To use an example from last term, imagine you want to see whether playing with a dog reduces stress. You conduct an experiment where you measure participants’ stress before a play session, during and after. Here, you’re studying a relationship between two variables - stress levels and time (before vs during vs after). You might expect to see something like this:

But there’s a third variable that could be having impact - what if the participant doesn’t like dogs? Their experience of the play session would be very different. If we account for this variable, we could see something like this instead:

Therefore, the relationship between time point and stress level depends on whether or not the person likes dogs.

Do we need to remember the Forman and Leavens study?

Nope. We use examples from various fields of psychology because it’s more straightforward to explain statistical concepts in context rather than focusing on pure stats theory. I never expect you to remember details of the studies.

Is the example with Oreo the cat using z-score distribution or the proportions of scores used when talking about normal distribution? What does it mean by reverse the math to calculate a critical cut-off point for a specific probability?
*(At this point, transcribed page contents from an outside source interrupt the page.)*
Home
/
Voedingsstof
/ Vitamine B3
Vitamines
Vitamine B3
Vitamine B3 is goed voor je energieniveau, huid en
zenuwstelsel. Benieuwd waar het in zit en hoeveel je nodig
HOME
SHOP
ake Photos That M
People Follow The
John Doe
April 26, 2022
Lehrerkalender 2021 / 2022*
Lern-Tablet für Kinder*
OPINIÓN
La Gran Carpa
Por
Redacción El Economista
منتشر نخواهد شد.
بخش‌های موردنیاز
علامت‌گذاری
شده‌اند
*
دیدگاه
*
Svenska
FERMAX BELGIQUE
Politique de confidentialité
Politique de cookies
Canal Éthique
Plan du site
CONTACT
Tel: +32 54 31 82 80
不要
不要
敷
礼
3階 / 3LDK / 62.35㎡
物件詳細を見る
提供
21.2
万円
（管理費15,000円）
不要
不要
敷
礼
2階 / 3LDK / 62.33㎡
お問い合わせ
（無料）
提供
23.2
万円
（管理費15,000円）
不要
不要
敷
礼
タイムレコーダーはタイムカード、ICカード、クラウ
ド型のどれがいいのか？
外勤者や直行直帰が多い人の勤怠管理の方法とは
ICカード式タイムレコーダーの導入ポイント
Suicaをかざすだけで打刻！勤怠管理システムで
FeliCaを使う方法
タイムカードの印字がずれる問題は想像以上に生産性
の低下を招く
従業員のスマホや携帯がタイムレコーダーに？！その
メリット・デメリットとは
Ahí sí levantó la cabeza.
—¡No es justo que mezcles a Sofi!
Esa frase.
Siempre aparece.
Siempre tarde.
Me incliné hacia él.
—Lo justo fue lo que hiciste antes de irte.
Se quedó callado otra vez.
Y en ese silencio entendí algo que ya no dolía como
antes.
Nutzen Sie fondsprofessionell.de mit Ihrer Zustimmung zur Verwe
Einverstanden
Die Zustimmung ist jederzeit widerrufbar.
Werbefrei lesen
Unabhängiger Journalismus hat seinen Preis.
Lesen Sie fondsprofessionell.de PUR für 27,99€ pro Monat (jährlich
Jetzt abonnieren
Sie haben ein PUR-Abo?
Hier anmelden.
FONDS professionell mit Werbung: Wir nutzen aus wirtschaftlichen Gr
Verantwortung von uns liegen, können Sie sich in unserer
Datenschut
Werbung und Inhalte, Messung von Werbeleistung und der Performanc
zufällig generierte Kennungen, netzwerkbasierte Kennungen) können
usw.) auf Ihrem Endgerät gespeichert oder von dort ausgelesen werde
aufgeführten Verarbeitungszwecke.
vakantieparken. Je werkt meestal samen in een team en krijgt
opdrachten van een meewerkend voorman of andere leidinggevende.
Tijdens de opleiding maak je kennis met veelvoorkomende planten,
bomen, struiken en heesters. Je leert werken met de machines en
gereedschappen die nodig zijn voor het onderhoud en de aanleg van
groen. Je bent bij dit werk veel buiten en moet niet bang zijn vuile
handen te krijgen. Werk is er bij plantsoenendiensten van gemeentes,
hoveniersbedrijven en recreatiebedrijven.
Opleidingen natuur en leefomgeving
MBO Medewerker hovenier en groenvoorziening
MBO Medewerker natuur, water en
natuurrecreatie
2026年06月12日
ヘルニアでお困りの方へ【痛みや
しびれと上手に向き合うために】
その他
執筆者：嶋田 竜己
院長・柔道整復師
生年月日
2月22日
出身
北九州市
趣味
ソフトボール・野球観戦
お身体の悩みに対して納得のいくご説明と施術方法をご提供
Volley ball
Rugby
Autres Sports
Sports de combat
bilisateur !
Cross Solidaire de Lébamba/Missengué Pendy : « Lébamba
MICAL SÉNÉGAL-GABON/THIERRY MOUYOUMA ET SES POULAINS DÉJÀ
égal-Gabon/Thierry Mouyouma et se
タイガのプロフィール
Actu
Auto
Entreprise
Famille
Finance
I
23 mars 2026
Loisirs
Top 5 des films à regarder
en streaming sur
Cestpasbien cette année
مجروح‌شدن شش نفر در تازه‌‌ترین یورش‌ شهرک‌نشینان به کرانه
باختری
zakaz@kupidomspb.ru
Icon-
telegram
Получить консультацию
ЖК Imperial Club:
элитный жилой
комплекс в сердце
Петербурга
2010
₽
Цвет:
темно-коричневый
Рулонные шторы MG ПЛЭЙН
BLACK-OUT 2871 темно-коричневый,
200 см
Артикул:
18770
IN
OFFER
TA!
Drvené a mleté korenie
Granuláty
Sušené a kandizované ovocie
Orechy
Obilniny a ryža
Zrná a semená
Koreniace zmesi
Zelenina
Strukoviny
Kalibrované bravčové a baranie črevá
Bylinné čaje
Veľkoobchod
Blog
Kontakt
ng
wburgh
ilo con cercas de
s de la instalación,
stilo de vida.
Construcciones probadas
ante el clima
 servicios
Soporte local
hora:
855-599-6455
When I say “reverse the math”, I mean that we have all the components needed to calculate this and we need to re-organise the equation. Consider the equation below (this is not directly relevant to the slides, but bear with me):

We know that:

\[X = Y + Z\]

Let’s say that we also know that X = 3, and Y = 1. We can reorganise the equation to calculate the value of Z:

\[3 = 1 + Z \] \[Z = 3-1\] \[Z = 2\]

In a similar way, we have these known values for Oreo:

Oreo’s score X = 22.8
Population mean M = 16.6
Population SD = 4.7

At first, we wanted to find out the probability of obtaining Oreo’s score. Unfortunately for humanity, the equation for working out probability of a score in a normal distribution is this:

\[ f(x|\mu, \sigma^2) = \frac{1}{\sqrt{2\pi\sigma^2}} e^{-\frac{(x-\mu)^2}{2\sigma^2}} \ \]

I have no desire to manually work out the probability - labelled as \(f(x|\mu, \sigma^2)\) based on the equation above. So for the purposes of the demonstration, imagine the equation looks like this:

\[p = SD \times (X - M)\]

Where I’m using label \(p\) for probability instead. We know SD, X, and M, so we put them into the equation, which allows us to work out the probability:

\[p = 4.7 \times (22.8 - 16.6)\]

Now in the second example, we are interested in what Oreo’s score should be if he wanted to be in the top five 5% (which is equivalent to the probability of 0.05). So this time, we know the following values:

p = 0.05
Population mean M = 16.6
Population SD = 4.7

We’re working with the same distribution, so the equation doesn’t change - we just know different components:

\[p = SD \times (X - M)\] \[0.05 = 4.7 \times (X - 16.6)\]

That’s what I mean by “reverse the math”. To reiterate, the simplified version of the equation is made up, but if we wanted to reverse it so we can calculate X, we could do the following:

First isolate the things in the parentheses:

\[\frac{0.05}{4.7} = X - 16.6 \]

Then isolate X:

\[X = \frac{0.05}{4.7} + 16.6 \]

And at that point you can complete the calculation.